Die "Leipziger Zeitung" ist angetreten, ein lange beklagtes Vakuum zu füllen: eine lokale Leipziger Wochenzeitung mit alternativem thematischen Zugang. Das einzige tagesaktuelle Printmedium in der Messestadt ist die "Leipziger Volkszeitung" (Chefredakteur: Jan Emendörfer, Geschäftsführer: Marc Zeimetz), die zum Madsack-Konzern gehört. "Lokal, fair, transparent", wollte die "Leipziger Zeitung" sein und einen kleinen und unabhängigen Gegenpol zur "LVZ" bilden. Doch nun ist das Führungstrio der "LZ" zerstritten. Chefredakteur Moritz Arand und Prokurist Robert Dobschütz haben sich von Cesare Stercken als Geschäftsführer getrennt. Der verschwindet eines Tages einfach aus dem Impressum. Still und heimlich, findet das Leipziger Stadtmagazin "kreuzer", das über die internen Querelen berichtet. Der Vorwurf: Die frisch gegründete Wochenzeitung lässt die Transparenz vermissen, die sie jede Woche als Claim im Seitenkopf trägt.

Es folgt Post vom Medienanwalt. Die Anwaltskanzlei "Mohns, Tintelnot, Pruggmayer, Vennemann" verspricht, die Berichterstattung des "kreuzer" "auf ihren Wahrheitsgehalt und ihre sonstige Rechtmäßigkeit hin" zu prüfen. "Kreuzer"-Chef Andreas Raabe versteht die Aufregung nicht. "Das ist normale Berichterstattung und nicht böse gemeint", so der Co-Autor des strittigen Beitrages. Und auch den Vorwurf, der "Kreuzer" habe ein Interesse an Negativ-Berichterstattung über ein Konkurrenzblatt sieht der Chefredakteur entkräftet. Im Gegenteil, die Redaktion des monatlich erscheinenden Stadtmagazins, das einst selbst aus einer Wochenzeitung hervorgegangen ist, betrachte die Leipziger Zeitung nach wie vor als ein willkommenes Mehr an Medienpluralität in der Messestadt. In Ausgabe Null der "Leipziger Zeitung" habe man deshalb auch eine Anzeige geschaltet. Und was bleibt jetzt übrig? "Ratlosigkeit", sagt Andreas Raabe.

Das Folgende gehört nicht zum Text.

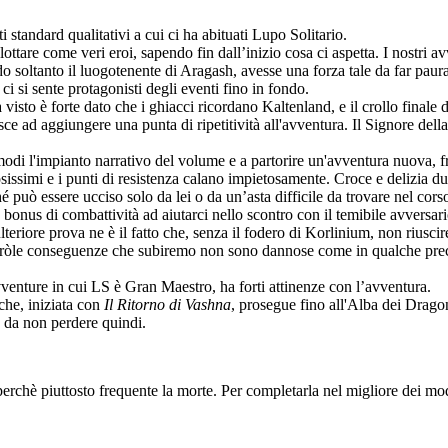
i standard qualitativi a cui ci ha abituati Lupo Solitario.
ttare come veri eroi, sapendo fin dall’inizio cosa ci aspetta. I nostri a
o soltanto il luogotenente di Aragash, avesse una forza tale da far paur
ci si sente protagonisti degli eventi fino in fondo.
 visto è forte dato che i ghiacci ricordano Kaltenland, e il crollo finale
uisce ad aggiungere una punta di ripetitività all'avventura. Il Signore del
di l'impianto narrativo del volume e a partorire un'avventura nuova, fri
issimi e i punti di resistenza calano impietosamente. Croce e delizia dura
é può essere ucciso solo da lei o da un’asta difficile da trovare nel cor
onus di combattività ad aiutarci nello scontro con il temibile avversari
lteriore prova ne è il fatto che, senza il fodero di Korlinium, non riuscir
o peròle conseguenze che subiremo non sono dannose come in qualche pre
vventure in cui LS è Gran Maestro, ha forti attinenze con l’avventura.
che, iniziata con
Il Ritorno di Vashna
, prosegue fino all'Alba dei Dragoni
da non perdere quindi.
erchè piuttosto frequente la morte. Per completarla nel migliore dei mod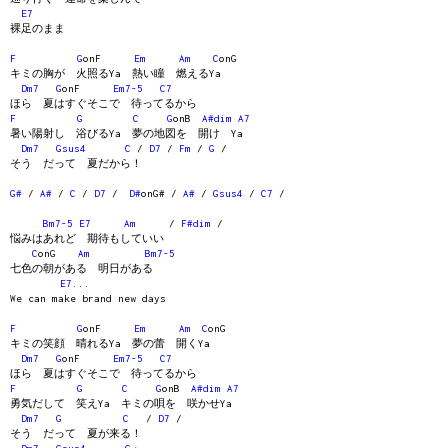
E7
裸足のまま
F
G
onF
Em
Am
C
onG
キミの胸が 火照るYa 熱い瞳 燃えるYa
Dm7
G
onF
Em7-5
C7
ほら 夏はすぐそこで 待ってるから
F
G
C
G
onB
A#dim
A7
暑い陽射し 浴びるYa 夢の地図を 開け Ya
Dm7
Gsus4
C
/
D7
/
Fm
/
G
/
そう だって 夏だから！
G#
/
A#
/
C
/
D7
/
D#
onG# /
A#
/
Gsus4
/
C7
/
Bm7-5
E7
Am
/
F#dim
/
悩みはあれど 期待もしていい
C
onG
Am
Bm7-5
七色の朝がある 明日がある
E7
...
We can make brand new days
F
G
onF
Em
Am
C
onG
キミの笑顔 晴れるYa 夢の蕾 開くYa
Dm7
G
onF
Em7-5
C7
ほら 夏はすぐそこで 待ってるから
F
G
C
G
onB
A#dim
A7
勇気だして 笑えYa キミの唄を 咲かせYa
Dm7
G
C
/
D7
/
そう だって 夏が来る！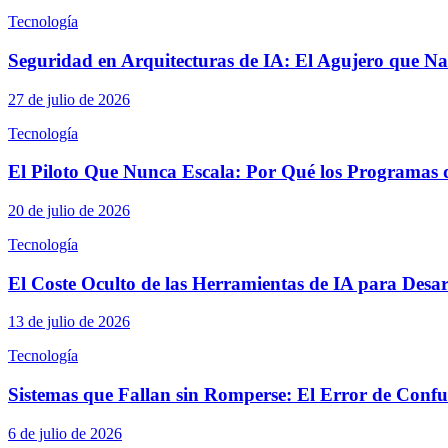
Tecnología
Seguridad en Arquitecturas de IA: El Agujero que N
27 de julio de 2026
Tecnología
El Piloto Que Nunca Escala: Por Qué los Programas 
20 de julio de 2026
Tecnología
El Coste Oculto de las Herramientas de IA para Desa
13 de julio de 2026
Tecnología
Sistemas que Fallan sin Romperse: El Error de Confun
6 de julio de 2026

Derzeit herrscht Funkstille zwischen Leipzigs alternativen Lokalmedien. Sagt zumindest "LZ"-Chefredakteur Moritz Arand.

Wie steht es denn nun wirklich um die drei Co-Gründer und Gesellschafter der Leipziger Zeitung UG?

"Es gibt da einiges an Auseinandersetzungen. Herr Stercken ist nach wie vor Gesellschafter und ist mit seiner Zustimmung im Juni als Geschäftsführer abberufen worden", so Arand. Genauer will er sich nicht zum Streit mit Stercken äußern. In einer offiziellen Pressemitteilung der Redaktion ist von Drohungen, Beschimpfungen und Nötigung die Rede. Gegen Stercken habe die "LZ"-Strafanzeige "wegen Veruntreuung von Firmengeldern, der Unterschlagung von Firmenunterlagen und dem Verrat von Betriebsgeheimnissen" gestellt. Warum das erst jetzt öffentlich wird? "Es ist an sich nicht unser Stil, in der Öffentlichkeit mit internen, vor allem persönlichen Belangen des Unternehmens zu hantieren", heißt es auf der Website der "LZ".

Seit längerer Zeit kommunizieren Stercken und das verbliebene "LZ"-Duo nur noch über Anwälte. Der Ex-Geschäftsführer spricht von "einer Schlammschlacht" und "verschiedenen Wahrnehmungen und Interpretationen der Ereignisse". Eine Strafanzeige, so wie in der aktuellsten Pressemitteilung der "Leipziger Zeitung" erwähnt, sei ihm allerdings noch nicht zugegangen. Er fühle sich nach wie vor loyal verpflichtet gegenüber dem Unternehmen Leipziger Zeitung, das er "maßgeblich selbst mit aufgebaut" habe. An eine Versöhnung, so lässt der Ex-Geschäftsführer durchblicken, glaubt er aber nicht mehr.

Wie geht es der "Leipziger Zeitung" wirtschaftlich wirklich?

Nach Darstellung des "kreuzer" müsste die Wochenzeitung deutlich mehr als die bisherigen 1.152 Abonennten gewinnen, um überlebensfähig zu sein. "Es wäre vermessen zu behaupten, dass die LZ in der frühen Phase wirtschaftlich vollständig stabil wäre. Jedes Unternehmen, das neu auf den Markt kommt, muss sehen, dass es sich etablieren kann. Wir arbeiten jeden Tag daran, die LZ zu stabilisieren und befinden uns in einer Phase des Aufbaus, verbunden mit allen Höhen und Tiefen", sagt "LZ"-Chef Arand. Und auch die vom "kreuzer" bemängelte Qualität des Blattes will der Chefredakteur so nicht stehen lassen. "Wir müssen sicherlich hier und dort inhaltlich noch unser Profil schärfen. Wir haben aber erst die zehnte Ausgabe produziert. Da wird noch Einiges geschehen", verspricht der Chefredakteur.